MIT grad, self-taught since 12 y.o., now a professional Software Engineer with teaching experience in introductory programming classes and SAT/AP coaching.
I love trying to understand how other people think because it also expands the way I think. In turn, this gives me insight into how students think, what they are struggling with, and why.
I'm also passionate about programming, so I like sharing that passion by finding projects students would like to work on!
Mikita helped me prep for my AP Calculus AB exam though-out my entire senior year in high school. Every lesson, he would prepare graphs and problems that I was the worst at, and then I realized it wasn't so bad. It was great!
First, I want to understand the goal the student would like to achieve through our work. Be it a fun side project, a skill they think would help them in the future, or prep for a serious test would help me structure it in a way to not only be useful but also engaging and motivating.
Next, I try to understand the student's prior experience to not only know what I can skip, but also see where potential gaps might be.
Finally, I make a plan and share it with the student to make it the most productive experience.
I have a Computer Science and Electrical engineering degree from MIT. In High school, I got a perfect score (800) on the SAT math section and SAT Subject test Math 2. I also had a 5 on my Calculus BC exam.
Pricing is negotiable, but it's not inexpensive.
My High school did not have appropriate resources to teach students college-level courses, so I was tutoring other students on the side.
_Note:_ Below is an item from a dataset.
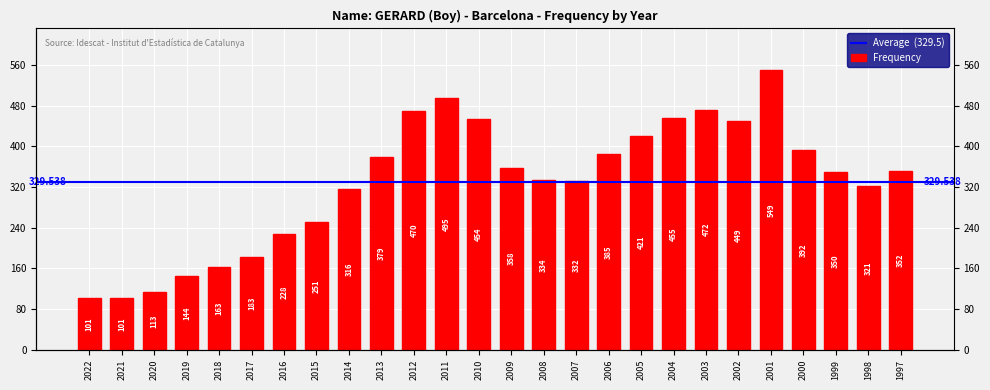

Are the bars grouped side by side (vs. stacked)?

No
I also started a programming club to teach coding to other students.
In college, I've been assisting multiple introductory and mid-level programming classes over multiple years. I've seen students from different backgrounds and different ages, and I like to believe that every single one had benefited from me.
I also have a 10-year-old little sister than I, who I try to share my passion with.
I've worked with my peers both in college and high school, I've helped people as old as 60 to learn to program, and I've also got my little sister into robotics when she was 6!
Even though I've already graduated from college, I decided to pick a difficult higher math topic, which I was avoiding my entire time at college. It feels very good to prove that you can learn anything you want, as long as you put the work.
There are many smart people who know science subjects, but there are fewer people who are smart and have useful people-skills to be great teachers. Look for passionate and empathetic people who not only know how things work but also know why things work that way.
For small problems, the student should asses their struggle - ask themselves basic questions about understanding the problem, what they have tried, and why it failed. Taking a step back often brings a solution, and if not, the answers to these questions would help the teacher understand the student's struggle.
For long-term help, the student should think about why they want to learn or master the subject, and what they want to get out from this new student-teacher relationship. They also should think about their past experiences and share with the teacher what has worked and what hasn't.